Caramel Apple Cinnamon Rolls
Add 2 cups of the flour, yeast, Florida Crystals® Organic Raw Cane Sugar, and salt to a bowl of a mixer and combine. Once combined, add in the warm almond milk and melted butter and whisk until smooth. Attach a dough or hook attachment and turn on low speed. Slowly add the remaining flour until a dough starts to form. Cover the dough and let it sit for 5 minutes.
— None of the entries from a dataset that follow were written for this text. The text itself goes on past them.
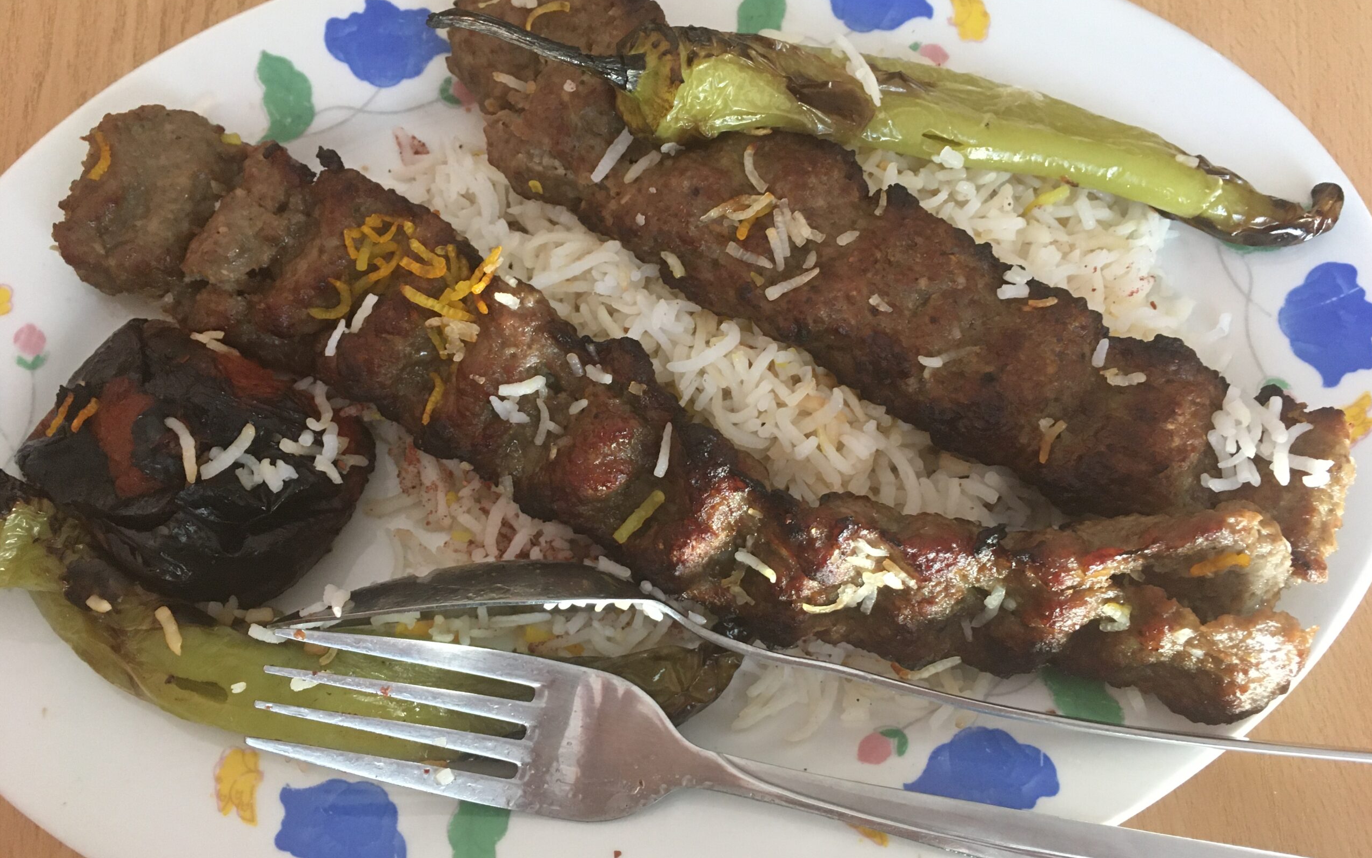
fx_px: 1159
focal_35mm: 31
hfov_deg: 61.2
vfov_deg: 40.6
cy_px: 443
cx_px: 691
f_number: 2.2
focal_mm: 4.15
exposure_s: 1/33
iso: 200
Dust a large piece of parchment paper with flour and roll out the into a large rectangle. Spread the room temperature butter in a thin layer over the dough leaving about a half inch around the edges. Sprinkle the Florida Crystals® Organic Light Brown Raw Cane Sugar and cinnamon over the butter and then top with the apple pieces. Drizzle the premade caramel over the apple pieces and then tightly roll up the dough starting on the wider side. Use a sharp knife to cut the log into 10 evenly sized pieces. Place the pieces into a baking dish prepared with parchment paper or non-stick spray about half inch apart. Cover and let the rolls rise in a warm place OR you can chill the rolls overnight and let them rise in the morning. If making them immediately, I like to turn my oven to 200 degrees Fahrenheit and then turn it off and crack the door and let the rolls rise in there. After 30 minutes, turn the oven to 350 degrees Fahrenheit and bake the rolls for 20-22 minutes.
Prepare Glaze and Serve
Once you pull the rolls from the oven, whisk together the Florida Crystals® Organic Powdered Raw Cane Sugar, almond milk and vanilla until you have a smooth glaze. Pour the glaze over the warm rolls and then drizzle with more caramel if desired and serve.